Anger bubbled up through the fear. She didn’t even want to be here, much less be lectured on the selfishness of her actions! “The fact that you actually believe that explains why you live out in the middle of nowhere with several dozen sheep as your only comfort. Anything with a higher intellect would search for comfort elsewhere, perhaps from someone who isn’t too cold and harsh and full of himself to give it.”

He seemed wholly unaffected by her outburst, which only served to further infuriate her. She blew out a harsh sigh. “Look. I’m sorry,” she said, though she was truthfully anything but. “I’m not usually given to emotional outbursts. It generally takes more than one opinionated cynic to provoke me into a display of temper.”

He moved again, only this time he didn’t stop until he was standing a few feet from her. “I suppose I will have to work on that.”

“It certainly wouldn’t hurt,” she responded evenly. “You might be surprised. You might actually make a friend or two.”

“Oh, I’m no’ interested in makin’ friends, lass,” he said. The smile this time was a slow transformation, the impact even greater as he gradually, calculatingly unleashed its power. He closed the distance between them.

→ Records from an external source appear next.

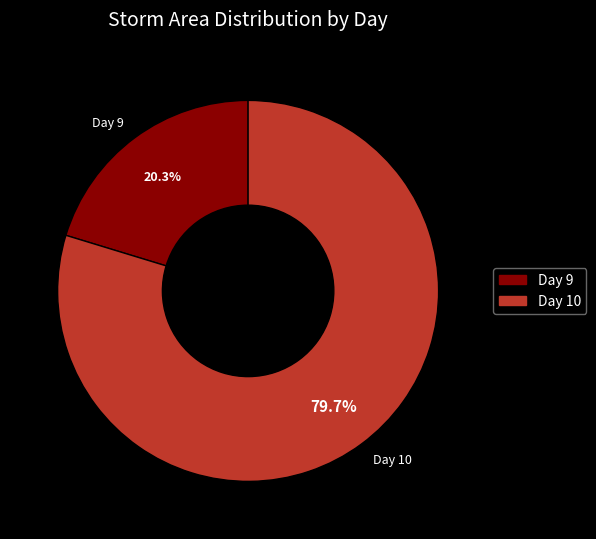

Which slice represents more than half of the pie?

Day 10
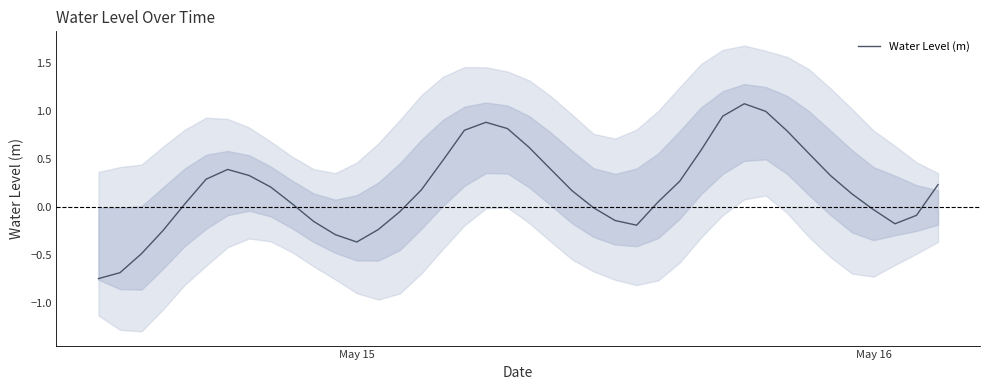

The chart shows a value of -0.4 at May 16. True or false?

False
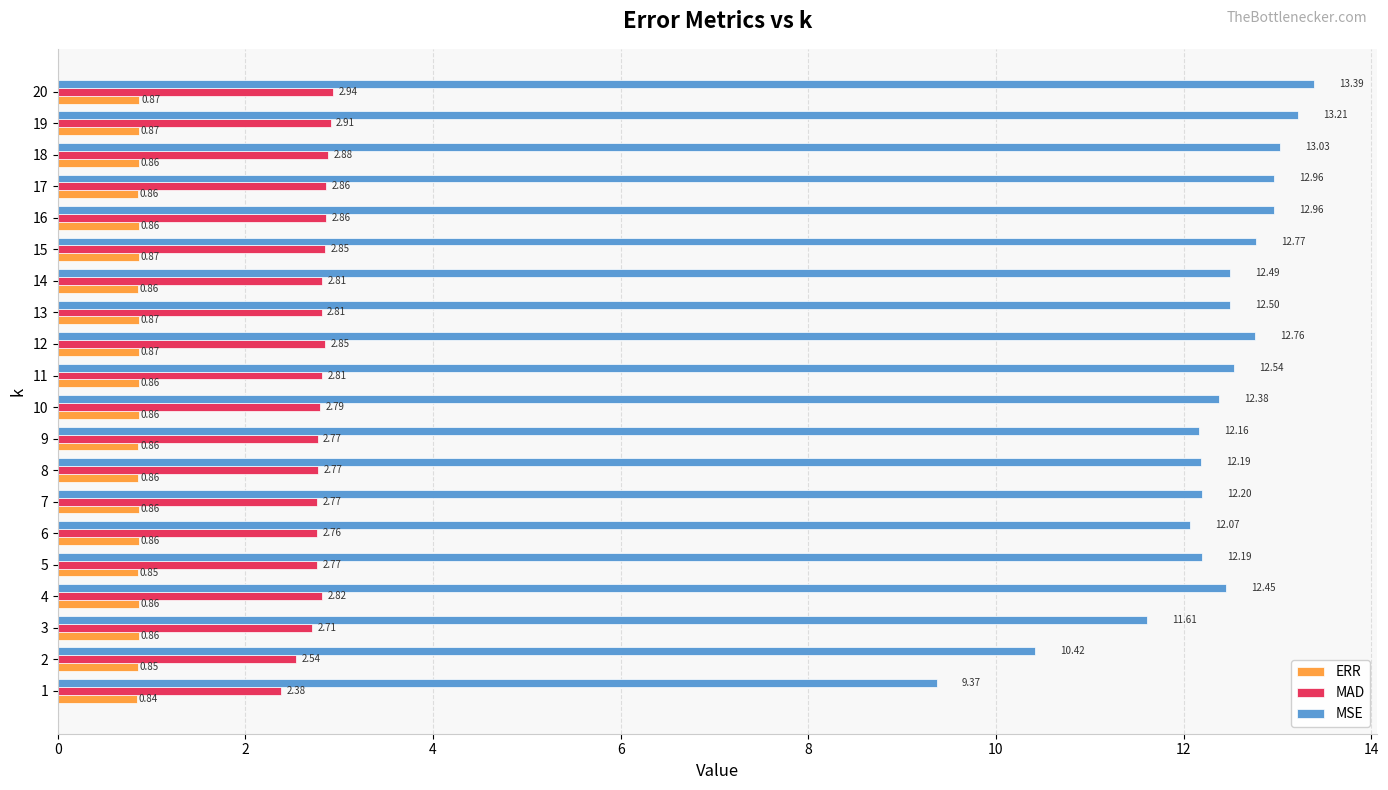

Which series has the largest total across all categories?

MSE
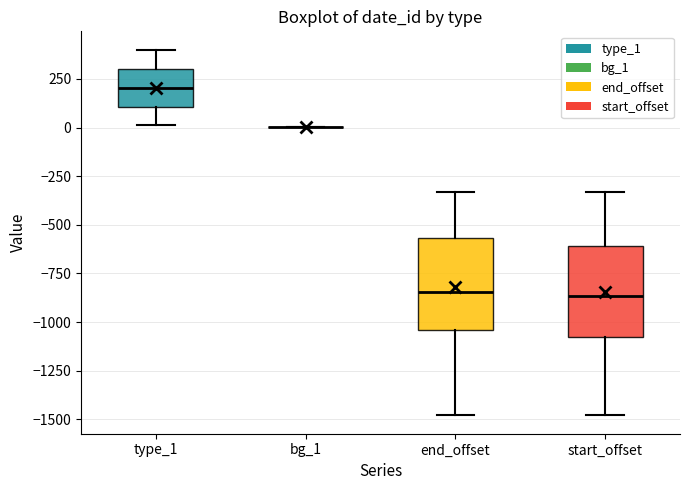

Reading left to right, read every box against the y-axis: the position of its median line, the range the box covers, and the ends of its whiskers. The values are not printed on the chart, so give them approximately, as read against the axis.

type_1: median 200, box 100 to 300, whiskers 0 to 400
bg_1: box collapsed to a line at 0, whiskers 0 to 0
end_offset: median -850, box -1050 to -550, whiskers -1500 to -350
start_offset: median -850, box -1100 to -600, whiskers -1500 to -350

Cailean was riveted to the spot. She couldn’t run. She could barely breathe. Swallowing was impossible.

“I meant I’d have tae work on provoking ye,” he said, ever so softly. “I find yer ‘display of temper’ and yer ‘emotional outbursts’ quite entertaining.” He reached up and ran a single fingertip down along the side of her face. “And I have no’ been entertained in a verra, verra, long time.”